** Work instructions **
Copy out the forum thread on photo printers below in full, word for word.

** Passage shown **
================================
I use an Pixma Pro9000 Mark II which I snagged on craiglist for 80$ brand new. I bought all the Inks before canon discontinued them and have enough paper that when printed out and sold would be worth about 15K. ;D ;D ;D

However the Canon Pro-100 Replaced this older printer, which produces fantastic prints. I was very surprised that all my orders below 13x19 are printed with my Pro9000. Heres a snapshot of a final print compared to the file.

I'd just go ahead and get the Pro-100 when it's on sale. You can get them really cheap off ebay and craiglist.


----------



## DigglerDawg (Jun 23, 2014)

I have an old Epson R1800 which has never given me a good clean print. it seems that if you're not banging out prints on a regular basis, the pigment inks dry, clog and render the head permanently damaged. I've found canon equivalents far less troublesome and the inks don't seem to punish you if you don't use them for a while. there are some awesome pro labs out there that are ultimately better and far cheaper in my experience.


----------



## Aglet (Jun 25, 2014)

DigglerDawg said:


> I have an old Epson R1800 which has never given me a good clean print. it seems that if you're not banging out prints on a regular basis, the pigment inks dry, clog and render the head permanently damaged. I've found canon equivalents far less troublesome and the inks don't seem to punish you if you don't use them for a while. there are some awesome pro labs out there that are ultimately better and far cheaper in my experience.



Are you making sure you keep the wiper blade clean?... and the head capping station gasket?
================================
** The data **
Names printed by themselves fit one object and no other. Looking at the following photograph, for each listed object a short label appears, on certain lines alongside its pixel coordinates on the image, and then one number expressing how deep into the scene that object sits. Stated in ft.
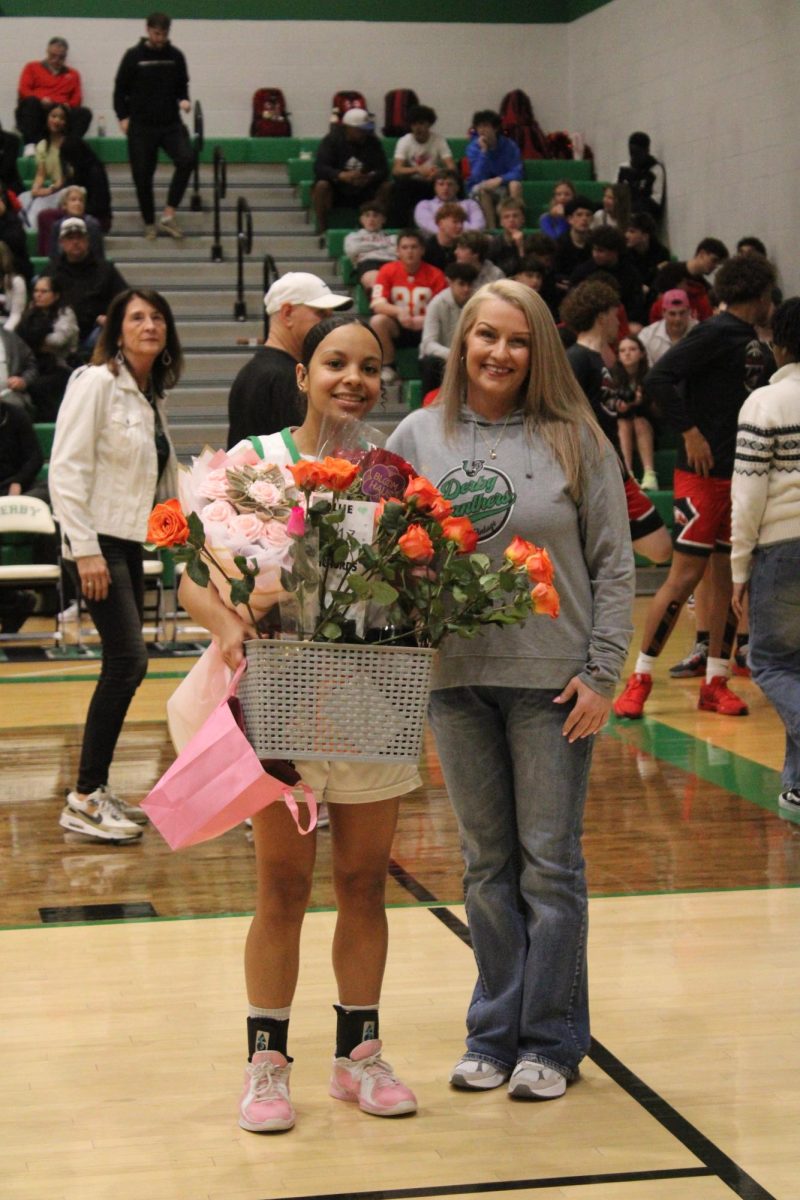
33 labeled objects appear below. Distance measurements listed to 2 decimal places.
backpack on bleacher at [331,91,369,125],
================================
** Answer section **
I use an Pixma Pro9000 Mark II which I snagged on craiglist for 80$ brand new. I bought all the Inks before canon discontinued them and have enough paper that when printed out and sold would be worth about 15K. ;D ;D ;D

However the Canon Pro-100 Replaced this older printer, which produces fantastic prints. I was very surprised that all my orders below 13x19 are printed with my Pro9000. Heres a snapshot of a final print compared to the file.

I'd just go ahead and get the Pro-100 when it's on sale. You can get them really cheap off ebay and craiglist.


----------



## DigglerDawg (Jun 23, 2014)

I have an old Epson R1800 which has never given me a good clean print. it seems that if you're not banging out prints on a regular basis, the pigment inks dry, clog and render the head permanently damaged. I've found canon equivalents far less troublesome and the inks don't seem to punish you if you don't use them for a while. there are some awesome pro labs out there that are ultimately better and far cheaper in my experience.


----------



## Aglet (Jun 25, 2014)

DigglerDawg said:


> I have an old Epson R1800 which has never given me a good clean print. it seems that if you're not banging out prints on a regular basis, the pigment inks dry, clog and render the head permanently damaged. I've found canon equivalents far less troublesome and the inks don't seem to punish you if you don't use them for a while. there are some awesome pro labs out there that are ultimately better and far cheaper in my experience.



Are you making sure you keep the wiper blade clean?... and the head capping station gasket?